##### RECORDS #####

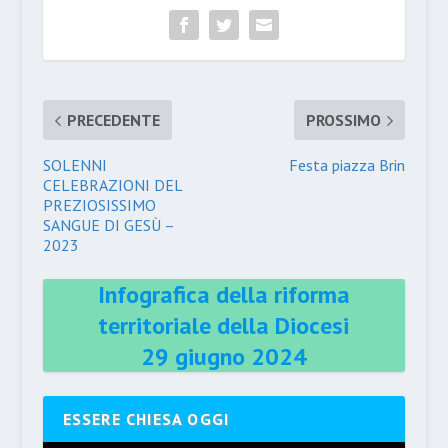
PRECEDENTE
PROSSIMO
SOLENNI
Festa piazza Brin
CELEBRAZIONI DEL
PREZIOSISSIMO
SANGUE DI GESÙ –
2023
Infografica della riforma
territoriale della Diocesi
29 giugno 2024
ESSERE CHIESA OGGI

#####

• **TASK REQUIREMENTS**: Whatever pictures the entries contain, omit them, and write the rest out exactly.

• **SOLVED EXERCISE**:
PRECEDENTE
PROSSIMO
SOLENNI
Festa piazza Brin
CELEBRAZIONI DEL
PREZIOSISSIMO
SANGUE DI GESÙ –
2023
Infografica della riforma
territoriale della Diocesi
29 giugno 2024
ESSERE CHIESA OGGI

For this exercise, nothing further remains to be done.